**WORK TASK 1:**
In the post about the honour of Belvoir, whom did Adeliza de Tosny marry?
**WORK TASK 2:**
Edit the post about the honour of Belvoir from "A good article" up to and including "University of Belfast)", putting "essay" in place of "article".

**GIVEN PASSAGE:**
----------------

13/1/2010 at 7:44 ÖS

A good article by Judith Green about the complexities of the honour of Belvoir (incl Belvoir castle) which was held by the de Tosny family then inherited through Adeliza de Tosny (de Toeni/Tony) who married Roger Bigod, and who was the mother of both Maud Bigod (who married William d'Aubigny "Pincerna" or the Butler) and Cecily Bigod (who married William d'Aubigny "Brito" the Breton, and who inherited Belvoir and passed it along to her d'Aubigny descendants....

http://users.ox.ac.uk/~prosop/prosopon/issue10-2.pdf

Prosopon Newsletter
Copyright © Judith A. Green, 1999
1
The Descent of Belvoir.1
Judith A. Green (The Queen’s University of Belfast)

----------------

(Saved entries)
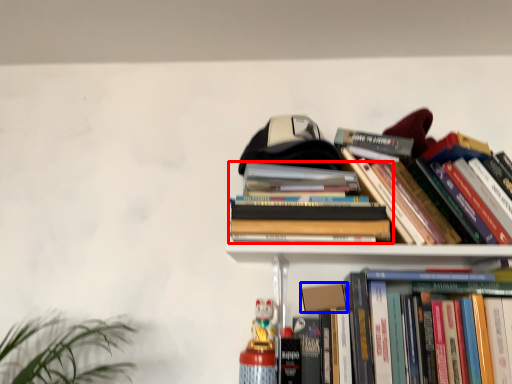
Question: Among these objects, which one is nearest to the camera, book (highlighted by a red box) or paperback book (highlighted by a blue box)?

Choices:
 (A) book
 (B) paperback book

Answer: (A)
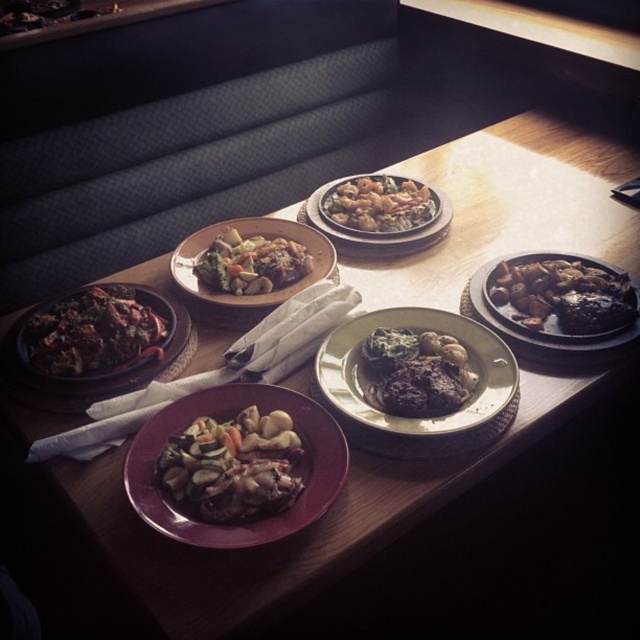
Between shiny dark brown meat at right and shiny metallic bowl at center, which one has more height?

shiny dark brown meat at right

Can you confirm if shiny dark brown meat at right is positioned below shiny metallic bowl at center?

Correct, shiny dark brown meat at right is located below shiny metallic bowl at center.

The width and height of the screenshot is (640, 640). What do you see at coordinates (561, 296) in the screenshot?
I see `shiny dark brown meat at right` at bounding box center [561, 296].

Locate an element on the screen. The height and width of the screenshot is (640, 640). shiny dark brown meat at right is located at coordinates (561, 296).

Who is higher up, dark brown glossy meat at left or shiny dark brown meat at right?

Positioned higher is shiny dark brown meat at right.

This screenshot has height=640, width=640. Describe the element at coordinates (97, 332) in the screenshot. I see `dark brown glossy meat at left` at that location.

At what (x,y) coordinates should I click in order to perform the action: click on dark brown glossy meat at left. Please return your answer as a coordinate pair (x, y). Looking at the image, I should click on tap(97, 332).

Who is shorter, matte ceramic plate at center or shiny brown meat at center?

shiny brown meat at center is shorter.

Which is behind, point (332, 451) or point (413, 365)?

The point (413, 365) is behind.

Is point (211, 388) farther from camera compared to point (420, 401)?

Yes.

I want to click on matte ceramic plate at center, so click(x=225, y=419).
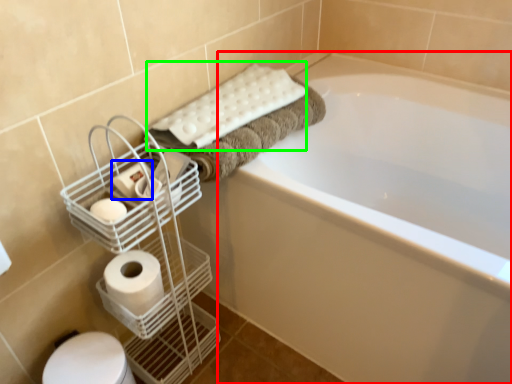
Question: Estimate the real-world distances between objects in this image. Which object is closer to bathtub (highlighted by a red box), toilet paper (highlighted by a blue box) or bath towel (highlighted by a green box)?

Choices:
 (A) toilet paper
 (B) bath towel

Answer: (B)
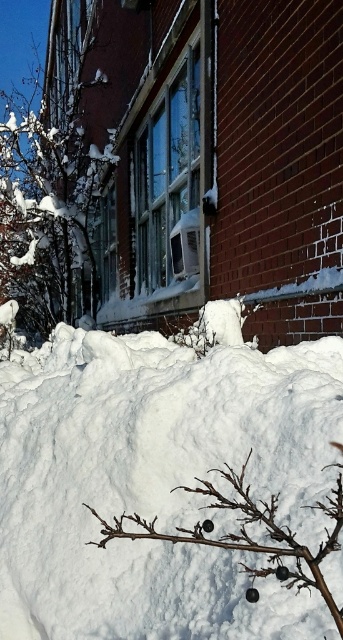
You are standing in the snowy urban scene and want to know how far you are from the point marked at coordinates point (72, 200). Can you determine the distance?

----------------

**EXPECTED ANSWER 1:**
Roger Bigod

**EXPECTED ANSWER 2:**
A good essay by Judith Green about the complexities of the honour of Belvoir (incl Belvoir castle) which was held by the de Tosny family then inherited through Adeliza de Tosny (de Toeni/Tony) who married Roger Bigod, and who was the mother of both Maud Bigod (who married William d'Aubigny "Pincerna" or the Butler) and Cecily Bigod (who married William d'Aubigny "Brito" the Breton, and who inherited Belvoir and passed it along to her d'Aubigny descendants....

http://users.ox.ac.uk/~prosop/prosopon/issue10-2.pdf

Prosopon Newsletter
Copyright © Judith A. Green, 1999
1
The Descent of Belvoir.1
Judith A. Green (The Queen’s University of Belfast)